Trois institutrices retenues en otages par des parents d'élèves, dans l'Ariège.
Trois institutrices retenues en otages par des parents d'élèves, dans l'Ariège. — IDE

ARIEGE

Trois institutrices retenues en otages par des parents d'élèves

Ils protestent contre la fermeture d'une classe...

Ils emploient la manière forte. Des parents d'élèves retiennent, depuis mardi soir, dans le calme trois institutrices d'une école primaire de Laroque d'Olmes, dans l'Ariège, pour protester contre la fermeture d'une classe. «Nous avons pris possession de l'école et nous retenons les trois enseignantes de l'école, dont la directrice. Nous exigeons le maintien de la classe, au moins jusqu'à la fin de l'année, qu'ils les laissent terminer l'année», a déclaré la mère d'une élève de l'école Elisée Maury.

«Tout se passe bien. Nous avons dormi dans l'école et ce matin d'autres parents sont arrivés avec les croissants et le café», a expliqué Francis Fourtalin, adjoint au maire, à 20minutes.fr. «Nous attendons un geste de l'inspection académique. On ne peut pas engager un jeune institutteur et 3 jours plus tard lui dire que tout compte fait on ferme la classe», a-t-il conclu.

Soixante-dix parents mobilisés

«Nous avons appris que l'Education nationale avait décidé de supprimer le poste d'une institutrice, disant qu'il n'y avait pas assez d'enfants, il y en a 47 élèves pour trois classes de CM1, CM2 et une classe CM1/CM2 et ils ont décidé d'en supprimer une», a-t-elle ajouté. Elle a assuré que les trois institutrices retenues contre leur gré seraient bien traitées. «Ca se passe dans le calme», a-t-elle insisté.
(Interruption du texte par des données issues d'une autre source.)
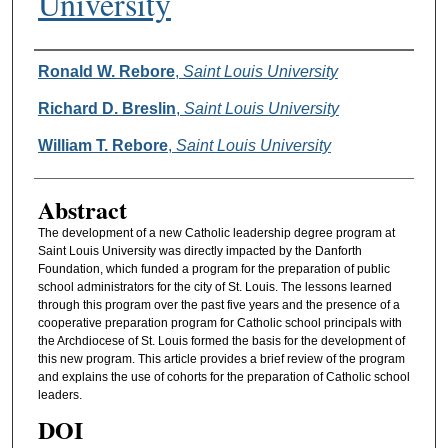
University
Authors
Ronald W. Rebore
,
Saint Louis University
Richard D. Breslin
,
Saint Louis University
William T. Rebore
,
Saint Louis University
Abstract
The development of a new Catholic leadership degree program at
Saint Louis University was directly impacted by the Danforth
Foundation, which funded a program for the preparation of public
school administrators for the city of St. Louis. The lessons learned
through this program over the past five years and the presence of a
cooperative preparation program for Catholic school principals with
the Archdiocese of St. Louis formed the basis for the development of
this new program. This article provides a brief review of the program
and explains the use of cohorts for the preparation of Catholic school
leaders.
DOI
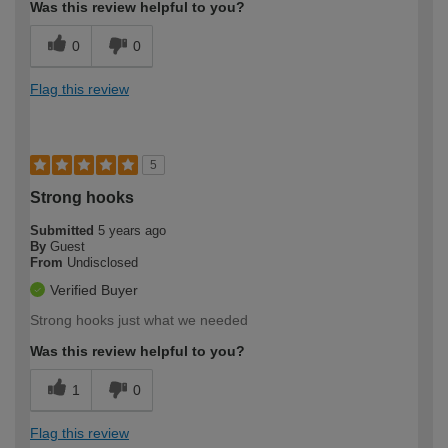
Was this review helpful to you?
0
0
Flag this review
5
Strong hooks
Submitted
5 years ago
By
Guest
From
Undisclosed
Verified Buyer
Strong hooks just what we needed
Was this review helpful to you?
1
0
Flag this review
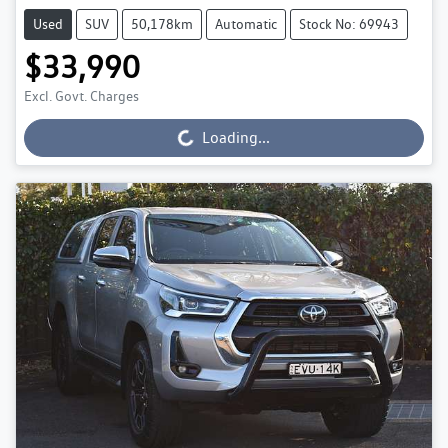
Used
SUV
50,178km
Automatic
Stock No: 69943
$33,990
Excl. Govt. Charges
Loading...
Loading...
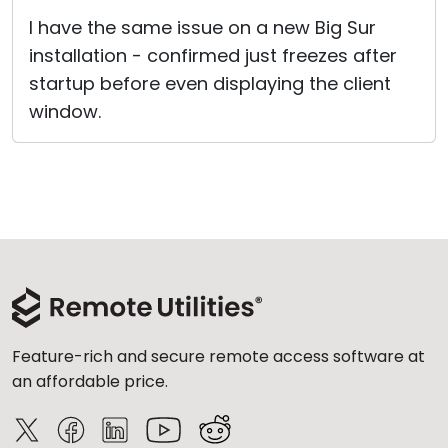
Cloud & On-Premise
I have the same issue on a new Big Sur
installation - confirmed just freezes after
startup before even displaying the client
window.
Feature-rich and secure remote access software at
an affordable price.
A la sortie de l'école mardi, 70 parents ont bloqué l'école. L'inspecteur d'académie de Foix a proposé de venir discuter avec eux s'ils levaient le blocage, mais ils ont refusé et affiché leur détermination en établissant un planning de roulement pour occuper l'école tant qu'ils n'auront pas eu gain de cause.

Le soutien d'un élu

Jean-Charles Sutra, conseiller municipal de Laroque d'Olmes et responsable de la commission scolaire, s'est joint au mouvement de protestation. «Nous sommes dans une région textile sinistrée, avec de nombreux licenciements, les gens partent pour aller chercher du travail ailleurs, nous venons de perdre trois élèves et nous sommes passés en dessous du seuil de 49 élèves, nombre nécessaire pour maintenir les 3 classes», a-t-il déclaré. «L'Etat se désengage complètement et nous laisse dans la ruine, la gendarmerie est menacée, la trésorerie a fermé», regrette l'élu. Un conseil municipal devait se tenir symboliquement, mercredi, dans la cour de l'école.